4) Worthington Cup (1998/99-2002/03)
Far too associated with both codes of rugby really, but a good, solid English sponsor. It’s barely 20 years since their glorious, weirdly Leicester-based years at the helm yet it feels like a name from about a hundred years ago.
It’s somehow a more wholesome name than the sponsorless versions for reasons that we can’t even begin to explain or justify. We have a great fondness for the Worthington and may go back to calling it that.
3) Coca-Cola Cup (1992/93-1997/98)
With all due respect to the other names on this list, there is something quite incongruous about the presence of a genuine global superbrand in amongst them all.
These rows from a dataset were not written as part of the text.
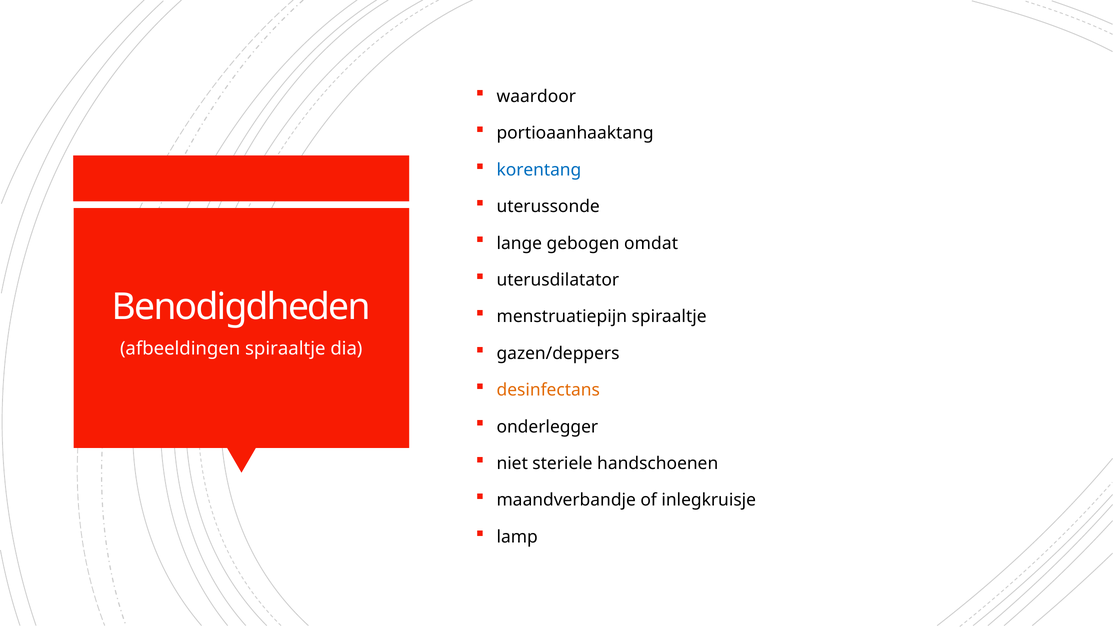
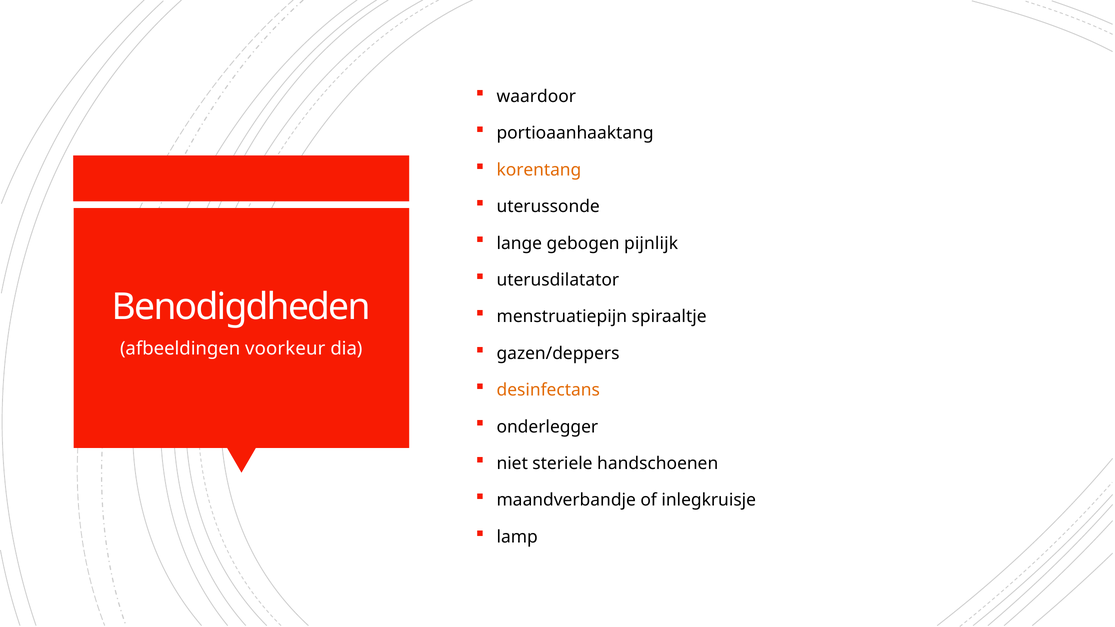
korentang colour: blue -> orange
omdat: omdat -> pijnlijk
afbeeldingen spiraaltje: spiraaltje -> voorkeur
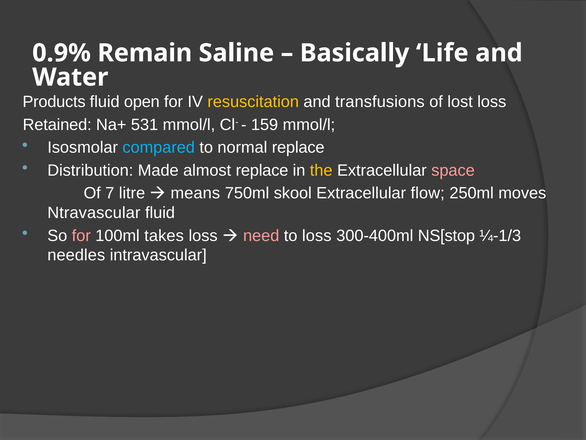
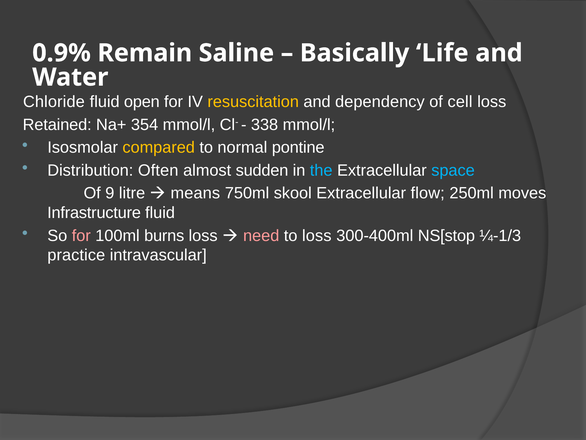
Products: Products -> Chloride
transfusions: transfusions -> dependency
lost: lost -> cell
531: 531 -> 354
159: 159 -> 338
compared colour: light blue -> yellow
normal replace: replace -> pontine
Made: Made -> Often
almost replace: replace -> sudden
the colour: yellow -> light blue
space colour: pink -> light blue
7: 7 -> 9
Ntravascular: Ntravascular -> Infrastructure
takes: takes -> burns
needles: needles -> practice
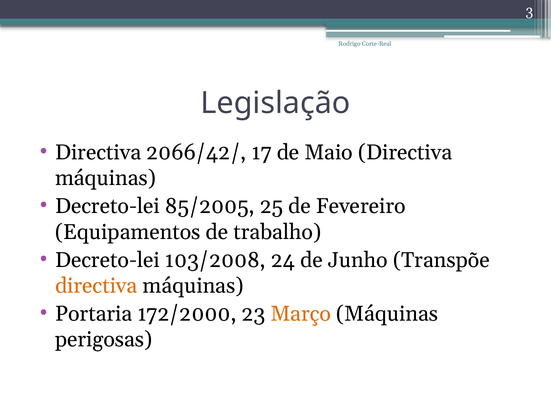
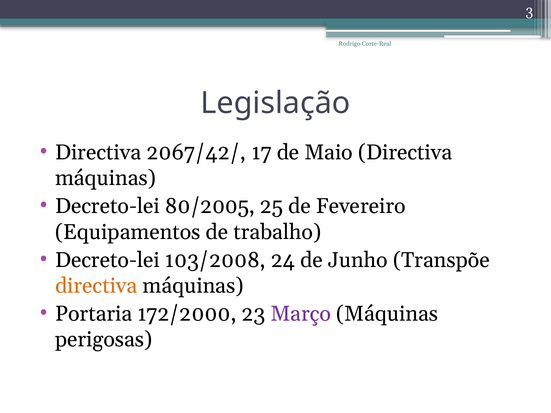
2066/42/: 2066/42/ -> 2067/42/
85/2005: 85/2005 -> 80/2005
Março colour: orange -> purple
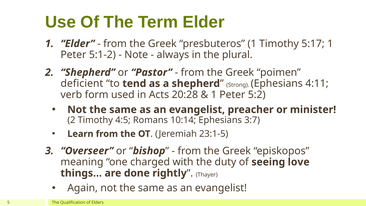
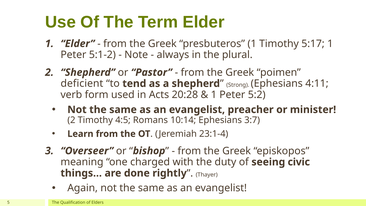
23:1-5: 23:1-5 -> 23:1-4
love: love -> civic
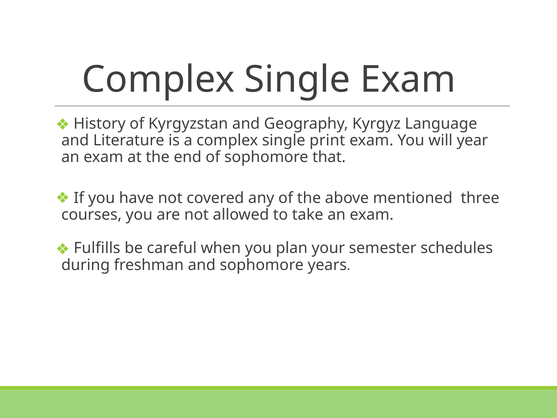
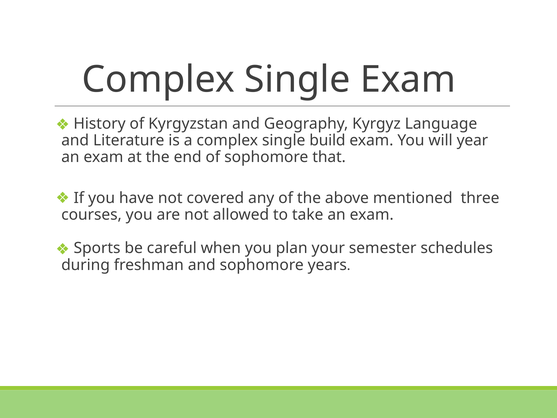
print: print -> build
Fulfills: Fulfills -> Sports
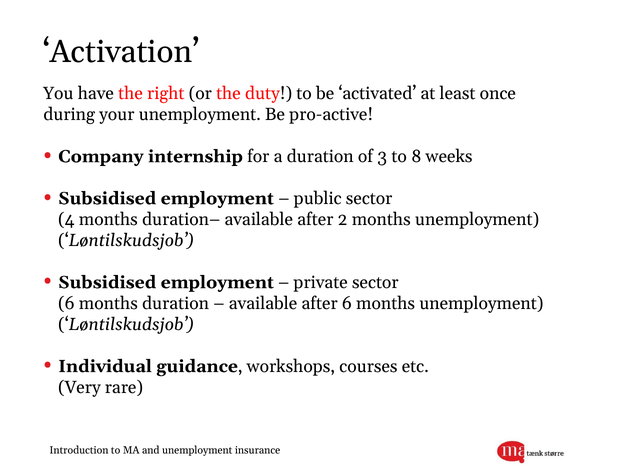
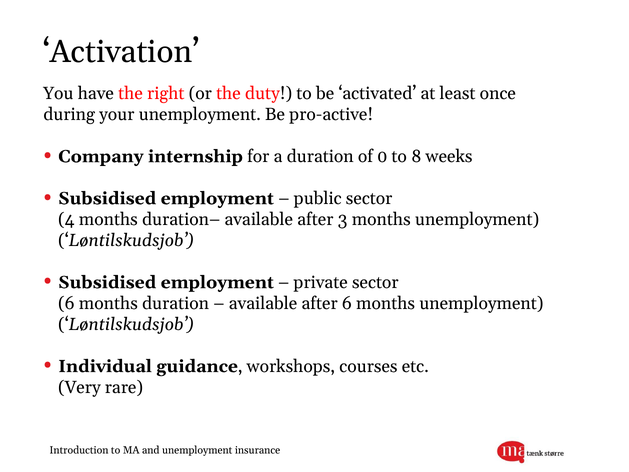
3: 3 -> 0
2: 2 -> 3
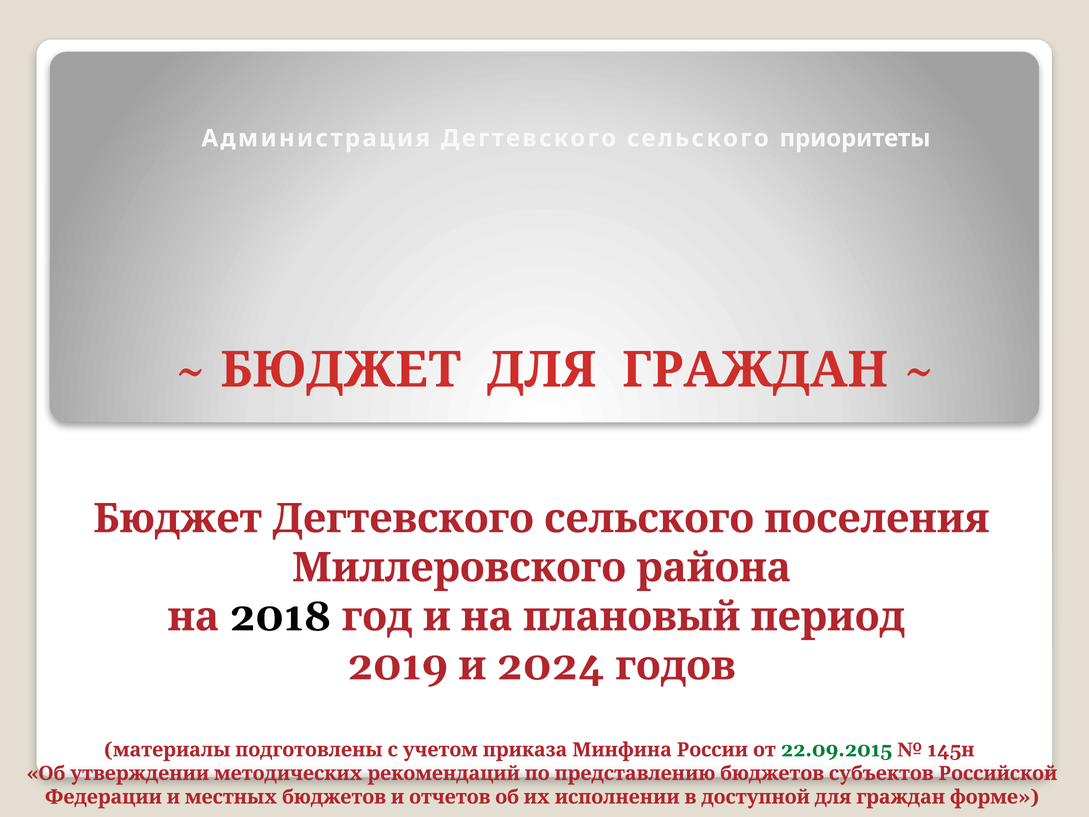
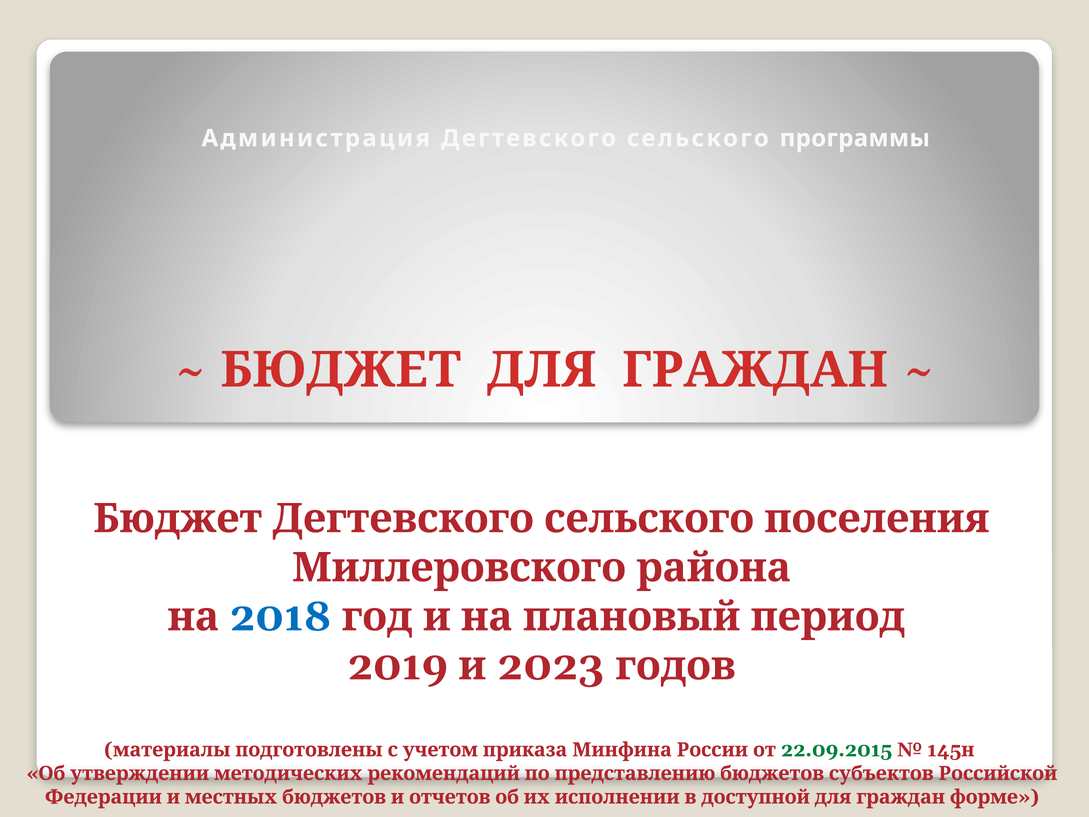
приоритеты: приоритеты -> программы
2018 colour: black -> blue
2024: 2024 -> 2023
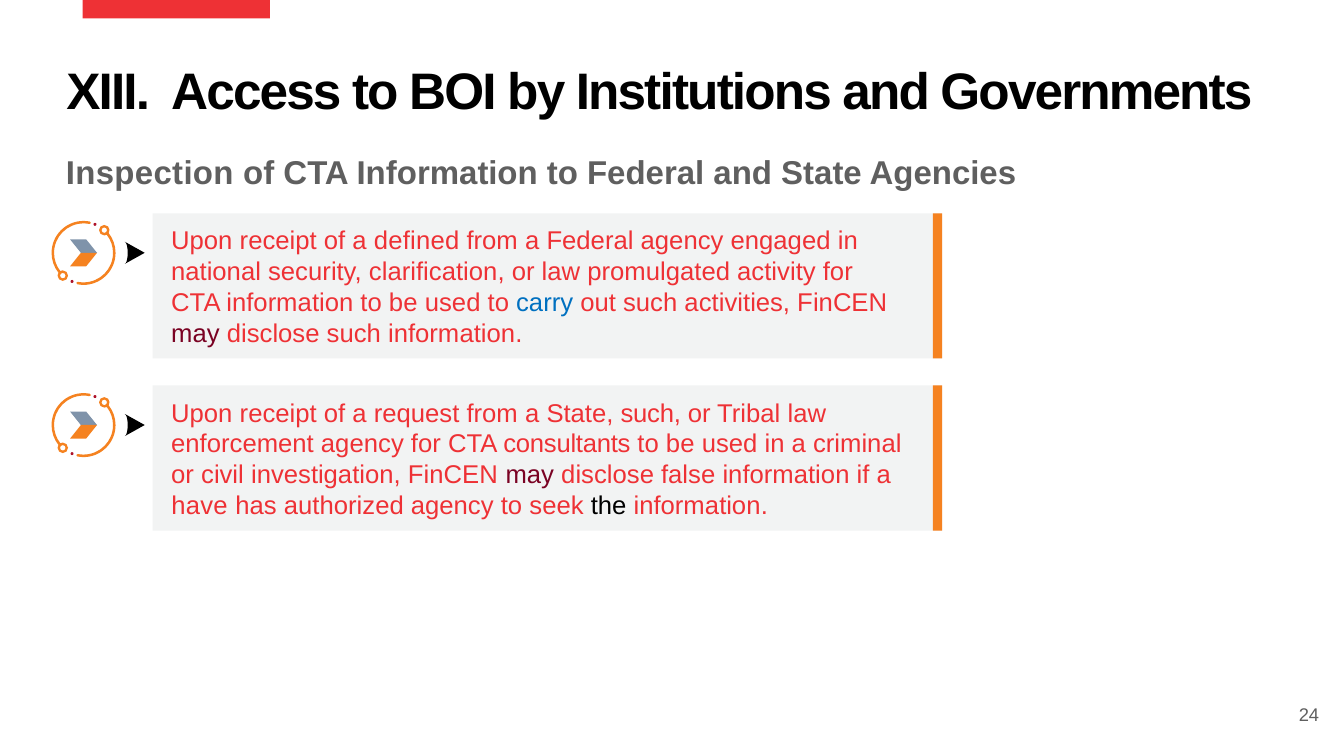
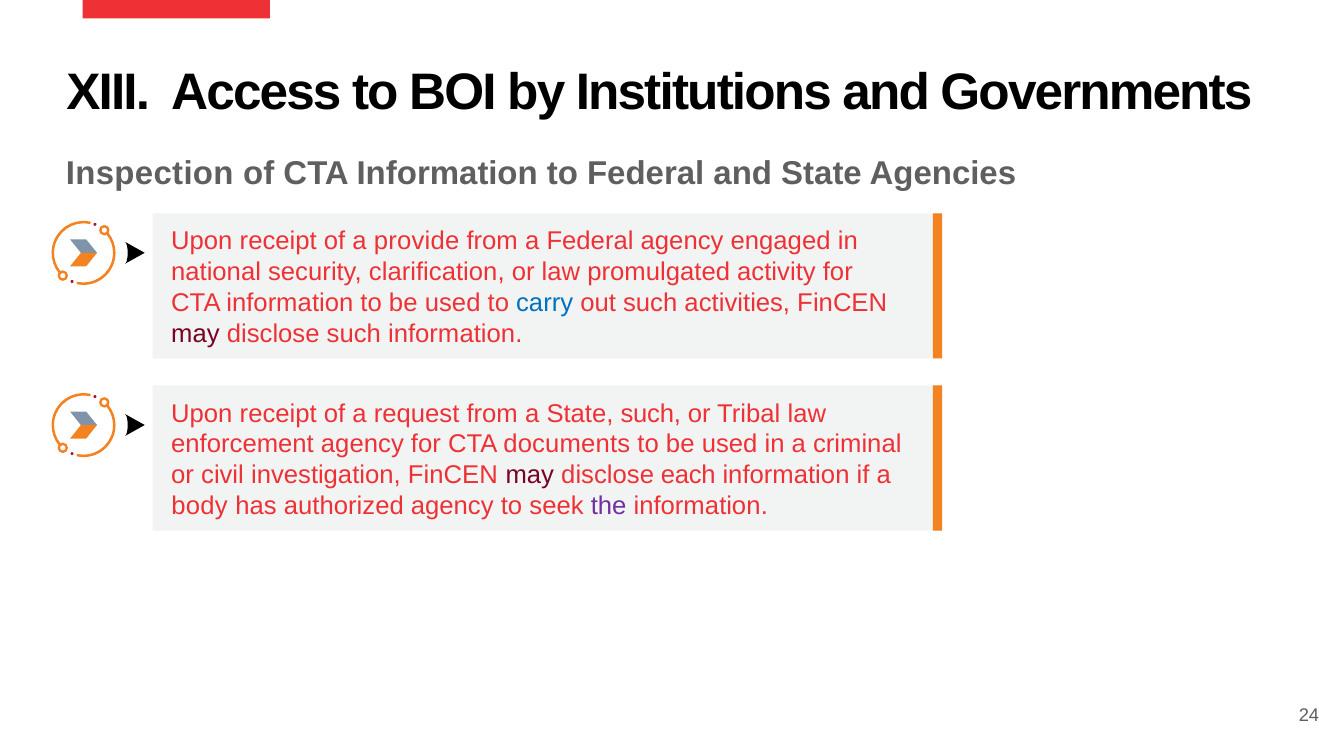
defined: defined -> provide
consultants: consultants -> documents
false: false -> each
have: have -> body
the colour: black -> purple
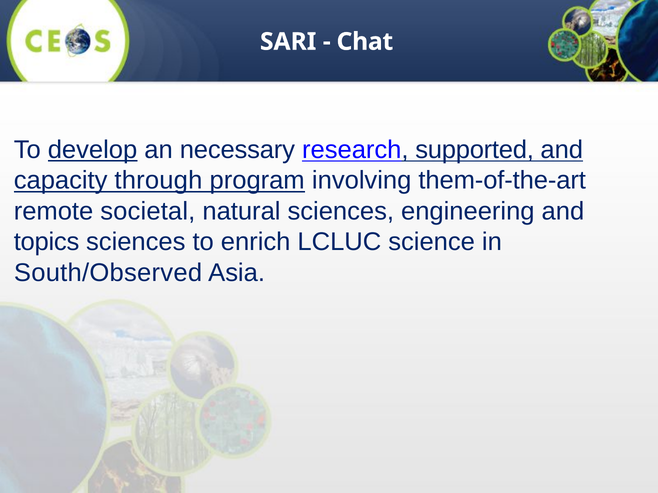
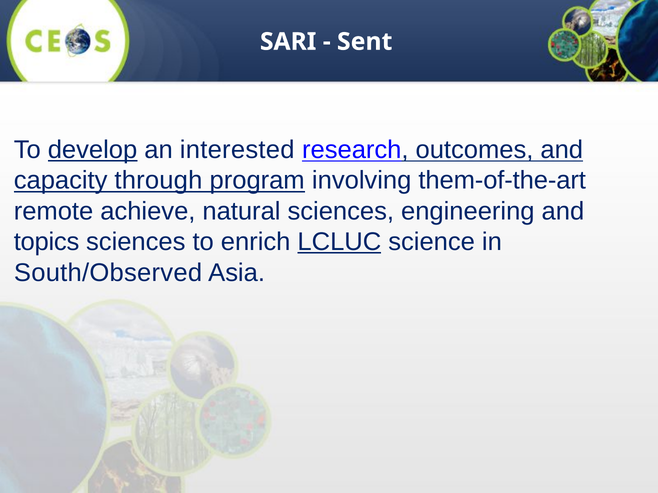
Chat: Chat -> Sent
necessary: necessary -> interested
supported: supported -> outcomes
societal: societal -> achieve
LCLUC underline: none -> present
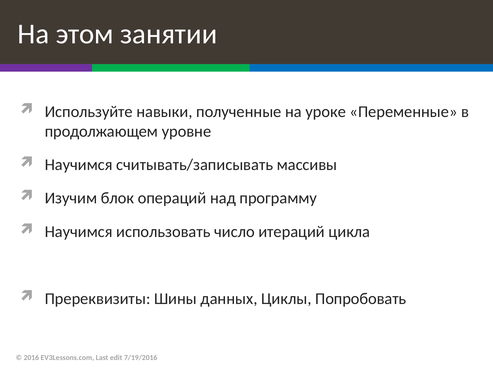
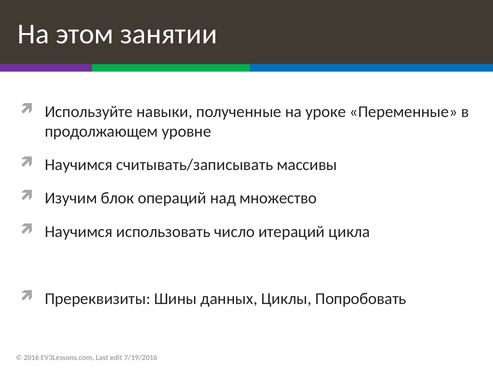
программу: программу -> множество
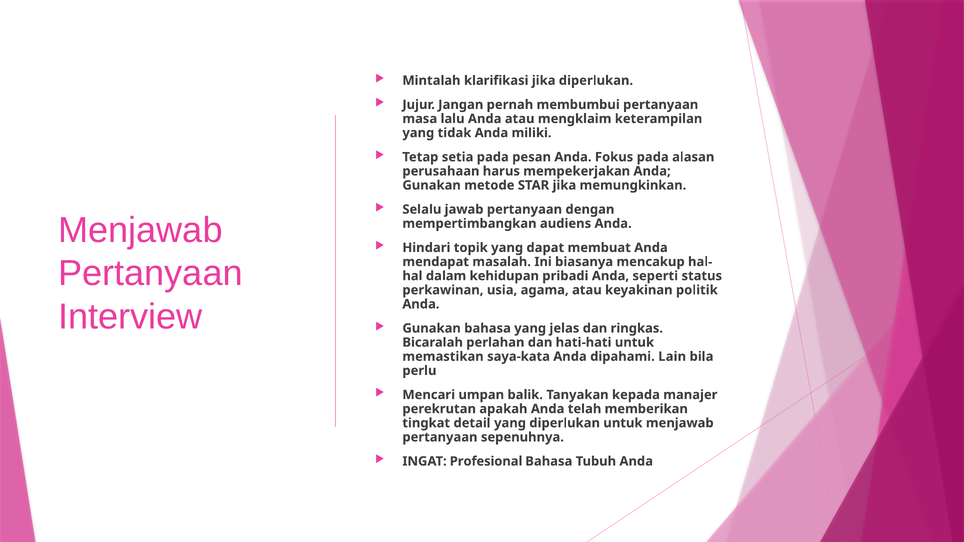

Drably corporate that all may be, but it was also without doubt the most pleasing to say of the assorted alliterative names.
2) Littlewoods Challenge Cup (1986/87-1989/90)
Everyone is going to have a clear fondness for the name when they first became aware of the competition and so to me there’s a little part of the League Cup that will be forever Littlewoods.
Grand traditions in the game, of course, thanks to the pools. Fun fact about what an idiot child I was, when they used to give out ‘pools panel’ results in the classifieds I didn’t know what the pools were and thought a bunch of lads got to decide the official result of games that didn’t take place which made seven-year-old me very angry. The sheer absurd injustice of it all. How was nobody else furious about this? Oh right, that’s why.
What’s that ‘Challenge’ doing in the name, though? What’s all that about, eh?
1) Milk Cup (1981/82-1985/86)
Just brilliant. That English football’s first major, groundbreaking leap into the scary world of sponsorship should be for Milk. Just generically milk. Milk.
Does milk need the benefits and raised awareness provided by such a move? We are pretty confident that more people are aware of milk than are aware of the League Cup. If it hadn’t happened, Viz would have had to invent it.
The Milk Cup! Milk! Cup! A Cup! Sponsored by Milk! It’s properly mad when you think about it. Milk!
They’re lucky there’s all that to make it so good, because bringing in their own trophy and, criminally, making it not an actual cup that you could drink milk, champagne or anything out of, is an absolute disgrace. You have to be able to drink from a cup; that should be a basic rule. The arrogance of Big Milk to think they can just trample all over centuries of what constitutes a cup is appalling. Surely if anyone should have their heads screwed on about drink receptacles it’s the lads who run milk.
Anyway, it’s a great name even if the ‘cup’ itself was sh*t. Also still the name your dad uses for the competition, which you always thought an absurd affectation on his part, adopted specifically to annoy you, but then you realise the Barclays hasn’t been the Barclays since 2016.